::: Collected data

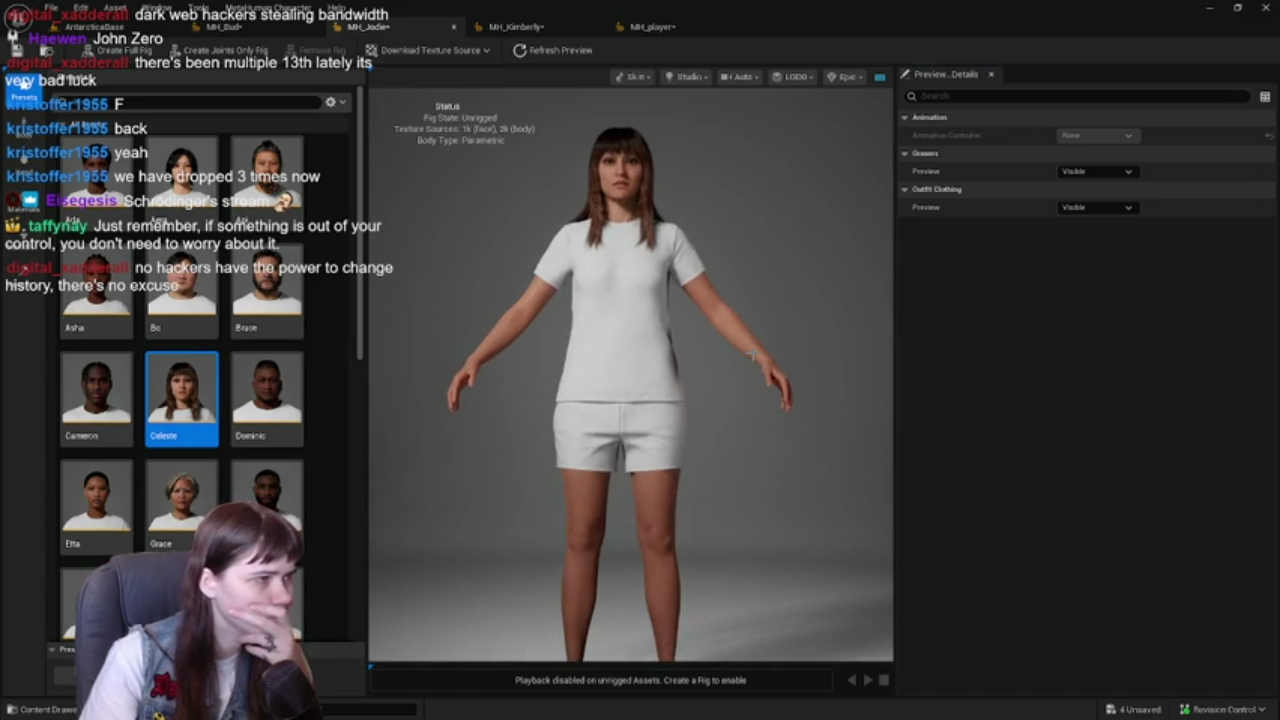
# - Go through the MH_Kimberly, MH_player and MH_Bud characters and show MH_Bud's preset gallery
pyautogui.click(515, 27)
pyautogui.click(652, 27)
pyautogui.click(240, 27)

::::::

> [Instructions to follow]: Using the listing above, pick out each line that contains the word "click", then copy it.

> [Output of the task]:
pyautogui.click(515, 27)
pyautogui.click(652, 27)
pyautogui.click(240, 27)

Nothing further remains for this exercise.